**Text shown:**
"""

In any case, before we switched to NJS, we were using Lua to do the same things 
and that gave us the advantage of doing both memory cleanup if needed and also 
doing easy analysis of POST body args. I was able to do this sort of thing with 
Lua before:
local post_args, post_err = ngx.req.get_post_args()
if post_args.arg_name = something then

But in NJS, there’s no such POST body utility so I had to write my own. The 
code that I use to parse out the POST body works for both URL encoded POST 
bodies and multipart POST bodies, but it has to read the entire POST into a 
variable before I can use it. For small POSTs, that’s not a problem. For larger 
POSTs that contain a big attachment, it would be. Ultimately, I only care about 
the string key/value pairs for my purposes (not file attachments) so I was 
hoping to discard attachment data while parsing the body. I think that that is 
actually how Lua’s version of this works too. So my next thought was that I 
could use a Buffer and rs.readSync to read the POST body in buffer frames to 
keep memory minimal so that I could could discard the any file attachments from 
the POST body and just evaluate the key/value data that uses simple strings.

"""

**Records:**
"""

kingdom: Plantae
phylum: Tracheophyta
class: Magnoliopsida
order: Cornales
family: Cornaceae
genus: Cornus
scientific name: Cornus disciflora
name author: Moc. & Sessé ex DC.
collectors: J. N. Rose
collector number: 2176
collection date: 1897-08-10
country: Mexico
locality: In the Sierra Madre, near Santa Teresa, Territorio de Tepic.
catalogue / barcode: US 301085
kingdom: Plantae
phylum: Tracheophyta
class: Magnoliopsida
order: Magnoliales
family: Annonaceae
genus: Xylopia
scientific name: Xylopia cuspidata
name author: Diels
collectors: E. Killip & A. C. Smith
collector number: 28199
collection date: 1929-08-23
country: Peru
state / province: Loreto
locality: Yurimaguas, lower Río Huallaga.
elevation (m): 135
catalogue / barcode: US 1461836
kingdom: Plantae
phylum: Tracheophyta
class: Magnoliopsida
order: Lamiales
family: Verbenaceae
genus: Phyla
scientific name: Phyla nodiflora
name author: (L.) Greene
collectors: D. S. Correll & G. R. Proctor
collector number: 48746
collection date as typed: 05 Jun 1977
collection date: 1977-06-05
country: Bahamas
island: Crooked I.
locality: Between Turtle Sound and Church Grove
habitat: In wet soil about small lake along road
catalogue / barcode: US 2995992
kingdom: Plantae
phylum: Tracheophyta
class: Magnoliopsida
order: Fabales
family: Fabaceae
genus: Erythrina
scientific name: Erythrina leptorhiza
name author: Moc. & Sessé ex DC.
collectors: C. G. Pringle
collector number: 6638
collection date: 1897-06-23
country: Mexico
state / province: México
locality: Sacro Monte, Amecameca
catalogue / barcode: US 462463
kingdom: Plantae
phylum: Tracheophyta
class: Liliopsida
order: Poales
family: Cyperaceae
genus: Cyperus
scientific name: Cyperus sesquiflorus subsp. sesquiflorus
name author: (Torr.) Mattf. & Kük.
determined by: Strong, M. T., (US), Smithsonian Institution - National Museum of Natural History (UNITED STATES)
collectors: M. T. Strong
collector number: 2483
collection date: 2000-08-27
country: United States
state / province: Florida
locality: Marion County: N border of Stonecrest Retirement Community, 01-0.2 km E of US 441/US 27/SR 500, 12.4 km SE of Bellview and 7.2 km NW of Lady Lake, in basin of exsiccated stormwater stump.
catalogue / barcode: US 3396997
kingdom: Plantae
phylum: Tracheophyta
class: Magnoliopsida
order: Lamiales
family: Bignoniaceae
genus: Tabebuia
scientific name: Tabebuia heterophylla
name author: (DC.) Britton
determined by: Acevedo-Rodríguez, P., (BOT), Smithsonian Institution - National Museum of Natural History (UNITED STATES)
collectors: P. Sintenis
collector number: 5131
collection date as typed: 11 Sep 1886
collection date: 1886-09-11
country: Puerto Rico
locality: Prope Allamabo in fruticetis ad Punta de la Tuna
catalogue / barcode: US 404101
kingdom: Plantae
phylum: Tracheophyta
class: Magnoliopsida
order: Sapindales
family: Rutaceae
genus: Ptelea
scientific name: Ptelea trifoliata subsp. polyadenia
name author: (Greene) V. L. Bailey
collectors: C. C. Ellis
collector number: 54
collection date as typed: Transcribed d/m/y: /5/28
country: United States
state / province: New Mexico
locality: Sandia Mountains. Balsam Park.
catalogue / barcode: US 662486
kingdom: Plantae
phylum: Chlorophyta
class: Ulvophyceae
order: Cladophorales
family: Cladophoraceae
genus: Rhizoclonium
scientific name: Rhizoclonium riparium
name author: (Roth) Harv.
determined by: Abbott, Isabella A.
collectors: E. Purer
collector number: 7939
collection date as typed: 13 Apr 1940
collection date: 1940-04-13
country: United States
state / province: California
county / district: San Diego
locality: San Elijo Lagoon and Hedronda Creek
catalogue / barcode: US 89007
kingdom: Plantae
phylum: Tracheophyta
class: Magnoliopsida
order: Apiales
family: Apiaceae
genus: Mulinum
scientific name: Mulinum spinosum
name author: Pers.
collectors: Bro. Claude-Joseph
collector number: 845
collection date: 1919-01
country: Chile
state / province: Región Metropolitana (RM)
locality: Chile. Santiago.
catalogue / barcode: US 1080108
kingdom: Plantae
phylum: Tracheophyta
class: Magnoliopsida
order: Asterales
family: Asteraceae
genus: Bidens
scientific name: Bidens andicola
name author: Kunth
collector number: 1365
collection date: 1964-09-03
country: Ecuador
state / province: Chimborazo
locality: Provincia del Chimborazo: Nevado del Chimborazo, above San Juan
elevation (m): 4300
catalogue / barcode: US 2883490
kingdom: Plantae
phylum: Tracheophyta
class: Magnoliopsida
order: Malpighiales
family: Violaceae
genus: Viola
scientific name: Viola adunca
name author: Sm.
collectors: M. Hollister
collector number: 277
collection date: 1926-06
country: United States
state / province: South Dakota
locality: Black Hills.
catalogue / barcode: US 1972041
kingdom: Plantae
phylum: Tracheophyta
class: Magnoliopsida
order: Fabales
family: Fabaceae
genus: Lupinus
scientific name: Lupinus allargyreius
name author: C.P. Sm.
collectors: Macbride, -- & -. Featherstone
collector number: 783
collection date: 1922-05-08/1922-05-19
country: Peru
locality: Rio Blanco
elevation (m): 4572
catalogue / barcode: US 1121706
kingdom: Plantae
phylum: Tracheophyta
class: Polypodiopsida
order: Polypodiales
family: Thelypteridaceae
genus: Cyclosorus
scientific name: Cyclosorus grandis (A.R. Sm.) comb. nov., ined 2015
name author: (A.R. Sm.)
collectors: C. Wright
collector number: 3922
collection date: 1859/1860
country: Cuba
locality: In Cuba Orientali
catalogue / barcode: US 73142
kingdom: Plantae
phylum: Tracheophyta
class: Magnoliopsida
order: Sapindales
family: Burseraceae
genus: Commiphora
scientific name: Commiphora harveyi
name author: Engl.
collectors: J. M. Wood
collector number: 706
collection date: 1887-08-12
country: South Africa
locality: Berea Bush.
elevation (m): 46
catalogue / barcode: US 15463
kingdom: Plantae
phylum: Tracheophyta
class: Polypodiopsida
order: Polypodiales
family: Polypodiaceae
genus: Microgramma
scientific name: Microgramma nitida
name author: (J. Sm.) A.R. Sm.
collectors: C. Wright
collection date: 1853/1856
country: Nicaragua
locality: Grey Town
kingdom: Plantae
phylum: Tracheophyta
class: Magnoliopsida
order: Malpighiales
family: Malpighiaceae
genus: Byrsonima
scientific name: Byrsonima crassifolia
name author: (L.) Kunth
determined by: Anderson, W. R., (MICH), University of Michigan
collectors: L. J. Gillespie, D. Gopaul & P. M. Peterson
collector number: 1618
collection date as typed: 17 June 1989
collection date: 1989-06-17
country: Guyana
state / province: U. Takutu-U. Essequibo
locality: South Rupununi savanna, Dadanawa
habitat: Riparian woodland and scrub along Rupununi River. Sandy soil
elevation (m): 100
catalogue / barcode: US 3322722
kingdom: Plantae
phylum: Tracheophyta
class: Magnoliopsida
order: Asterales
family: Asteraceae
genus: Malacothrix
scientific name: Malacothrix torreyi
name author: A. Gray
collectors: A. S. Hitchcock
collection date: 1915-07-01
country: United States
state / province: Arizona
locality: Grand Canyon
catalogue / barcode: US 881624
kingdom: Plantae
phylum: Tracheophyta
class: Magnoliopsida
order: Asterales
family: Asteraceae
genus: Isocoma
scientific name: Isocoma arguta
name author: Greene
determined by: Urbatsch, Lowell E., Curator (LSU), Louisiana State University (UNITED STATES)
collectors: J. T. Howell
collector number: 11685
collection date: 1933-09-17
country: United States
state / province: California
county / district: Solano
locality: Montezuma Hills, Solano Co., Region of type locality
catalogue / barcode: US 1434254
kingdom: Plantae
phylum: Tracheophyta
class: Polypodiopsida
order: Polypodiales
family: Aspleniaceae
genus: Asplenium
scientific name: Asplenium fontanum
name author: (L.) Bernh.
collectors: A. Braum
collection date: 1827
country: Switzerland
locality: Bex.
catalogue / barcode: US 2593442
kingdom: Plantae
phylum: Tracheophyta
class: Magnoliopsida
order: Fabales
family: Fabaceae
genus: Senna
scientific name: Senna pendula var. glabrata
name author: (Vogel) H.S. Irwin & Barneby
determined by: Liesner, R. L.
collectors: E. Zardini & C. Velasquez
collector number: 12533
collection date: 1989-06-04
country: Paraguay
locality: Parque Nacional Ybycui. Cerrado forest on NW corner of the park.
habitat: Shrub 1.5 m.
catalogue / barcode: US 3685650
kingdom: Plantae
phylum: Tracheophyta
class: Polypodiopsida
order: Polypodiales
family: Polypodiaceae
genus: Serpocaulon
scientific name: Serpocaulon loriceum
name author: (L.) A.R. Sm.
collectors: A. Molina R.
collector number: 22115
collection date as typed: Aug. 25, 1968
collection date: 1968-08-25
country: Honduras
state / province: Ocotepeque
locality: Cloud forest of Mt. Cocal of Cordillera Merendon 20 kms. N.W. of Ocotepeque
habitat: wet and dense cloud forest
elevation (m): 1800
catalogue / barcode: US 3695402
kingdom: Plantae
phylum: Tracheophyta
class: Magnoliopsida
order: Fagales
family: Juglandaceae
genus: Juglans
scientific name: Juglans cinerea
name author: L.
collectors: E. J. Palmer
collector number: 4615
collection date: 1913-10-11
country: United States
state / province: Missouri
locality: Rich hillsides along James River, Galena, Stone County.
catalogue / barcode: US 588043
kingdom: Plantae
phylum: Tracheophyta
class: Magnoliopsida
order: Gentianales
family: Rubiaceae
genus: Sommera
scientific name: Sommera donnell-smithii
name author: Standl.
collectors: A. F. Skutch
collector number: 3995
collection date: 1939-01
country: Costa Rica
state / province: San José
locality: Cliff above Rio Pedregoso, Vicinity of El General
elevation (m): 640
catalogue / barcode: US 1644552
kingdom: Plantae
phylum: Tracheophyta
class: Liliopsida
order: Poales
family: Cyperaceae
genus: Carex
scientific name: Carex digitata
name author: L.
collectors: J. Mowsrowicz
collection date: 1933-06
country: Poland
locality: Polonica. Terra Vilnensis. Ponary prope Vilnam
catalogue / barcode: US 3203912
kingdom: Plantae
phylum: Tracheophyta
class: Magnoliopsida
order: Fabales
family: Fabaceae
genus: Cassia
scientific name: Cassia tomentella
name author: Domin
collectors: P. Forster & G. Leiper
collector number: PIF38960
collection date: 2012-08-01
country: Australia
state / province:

"""

**Task set:**
a. In the text on NJS POST body parsing, echo the passage between "In any case, before" and "post_err = ngx.req.get_post_args()", inclusive.
b. Rewrite the NJS text's paragraph that starts "But in NJS, there's no such POST body utility" as a short list that keeps its main facts.

**Task solutions:**
a.
In any case, before we switched to NJS, we were using Lua to do the same things 
and that gave us the advantage of doing both memory cleanup if needed and also 
doing easy analysis of POST body args. I was able to do this sort of thing with 
Lua before:
local post_args, post_err = ngx.req.get_post_args()

b.
- NJS has no built-in POST body utility, so the writer wrote a custom parser.
- The parser handles both URL-encoded and multipart POST bodies, but it must read the entire POST body into a variable first.
- This is fine for small POSTs but would be a problem for larger POSTs with a big attachment.
- Only the string key/value pairs matter, not file attachments, so the goal was to discard attachment data while parsing. The writer thinks Lua's version also works this way.
- The next idea was to use a Buffer and rs.readSync to read the body in buffer frames. This would keep memory minimal, discard file attachments, and evaluate only the simple string key/value data.